TEXT BLOCK:
Content starts
In his August 2003 column, Al Stevens attempted to explain the export feature of C++ templates. To clarify:
- Templates as macros. If you wanted to provide a one-sentence description of C++ templates to someone who is not familiar with C++, you could, as Al did in his column, say they are like macros that expand to class or function definitions. But like all one-sentence descriptions, it's not adequate.
- Unlike macros, templates are part of the C++ type system. You can partially specialize class templates. You can overload function templates. The compiler often is required to infer the types involved in creating a template instance. I don't think these characteristics of templates can be explained or understood as macros.
- Template function instances generated as static functions. Some implementations take this approach, but it violates the C++ language definition. A conforming implementation must ensure that exactly one copy of a needed instance exists in the entire program. You could take the address of the function in two different compilation units, and the addresses are required to compare equal.
- Al speculates that since the compiler cannot know how many times an instance might be generated in the whole program, it must generate them as static functions. He wonders if any smart linkers are available that would discard duplicates. In fact, making template instances global and avoiding duplicates is probably the most common implementation, apart from g++.
- Two approaches in common use: 1. Generate an instance as global, but mark it in a way the linker recognizes as "duplicates allowed, discard all but one." Borland C++ 1.0 (about 1988) had this feature for ensuring unique copies of inline virtual member functions. 2. Generate instances as global in a "repository," or "cache." Before generating an instance, see if it is already in the cache. When linking the program, get needed instances from the cache. The first C++ compiler having templates (Cfront 3.0, about 1993) used this method.
- The problem of duplicate instances was thus addressed by many compilers before the export feature was introduced in C++.
- The export feature. The problem addressed by the export feature is having a standard way to use template declarations without definitions, when definitions would otherwise be required. As in Al's example in the column, the declaration and definition can be declared with export. It then becomes the programmer's responsibility to provide the definition to the program somehow when a template instance is needed.
- Some people have the incorrect idea that export means you can ship template declarations with a template-based library product without providing the source code for the definitions. If clients are to be able to create their own template instances, the compiler must have access to the definition. The C++ export feature does not address this information-hiding problem.
Content ends
REQUIRED TASKS:
• a. Please turn every line of the entries into a numbered list, leaving out blank lines.
• b. Extend the C++ templates text beyond its last sentence.
The entries have no connection to the text on C++ templates.

DATA FOR THIS EXERCISE:
Content starts
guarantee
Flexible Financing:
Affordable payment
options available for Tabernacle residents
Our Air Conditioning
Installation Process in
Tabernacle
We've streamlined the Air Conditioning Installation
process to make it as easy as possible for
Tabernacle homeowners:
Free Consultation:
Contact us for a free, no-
Content ends
ANSWERS FOR THE TASKS:
• a.
1. guarantee
2. Flexible Financing:
3. Affordable payment
4. options available for Tabernacle residents
5. Our Air Conditioning
6. Installation Process in
7. Tabernacle
8. We've streamlined the Air Conditioning Installation
9. process to make it as easy as possible for
10. Tabernacle homeowners:
11. Free Consultation:
12. Contact us for a free, no-

• b.
- Some compilers that do not implement export provide a roughly equivalent feature by allowing the declarations and definitions to be separated, with the location of the definitions deducible by the compiler. The common usage is to put the declaration in a .h file and the definition in a corresponding automatically read .cpp file. This functionality is not standard, so programmers cannot use it portably, and some details of how template instances are created are not the same as with export. But for most programs, you could not tell the difference.
Stephen Clamage
stephen.clamage@sun.com
C++ Compiler Correction
Dear DDJ,
In my article "Comparing C++ Compilers" (DDJ, October 2003), a transcription error in Table 4 suggested Visual C++ 7.1 does not support some uses of typename, nor the uses of member template functions and member template constructors. Visual C++ supports them all; see Table 1. Thanks to Herb Sutter for the heads up.
I also used the wrong flags for the Watcom compiler in the Dhrystone test, in which it actually can be demonstrated to do a great deal better than I showed on that test. Thanks to Michal Necasek of the Open Watcom team for pointing this out.
Finally, I'd like to clarify the rationale with respect to testing speed of generated code: Standard advice has it that optimization for speed is meaningful for test/demonstration purposes, but that real applications should optimize for size since the better cache performance outweighs any specific localized advantages in the larger speed-optimized code. On this premise, I used the corresponding test-for-size executables in the test-for-speed comparisons. Being a library kind of chap, I'm interested in portability, so I elected to target P5, rather than anything more "modern."
Errata for this can be found at http://synesis.com.au/articles.html#errata.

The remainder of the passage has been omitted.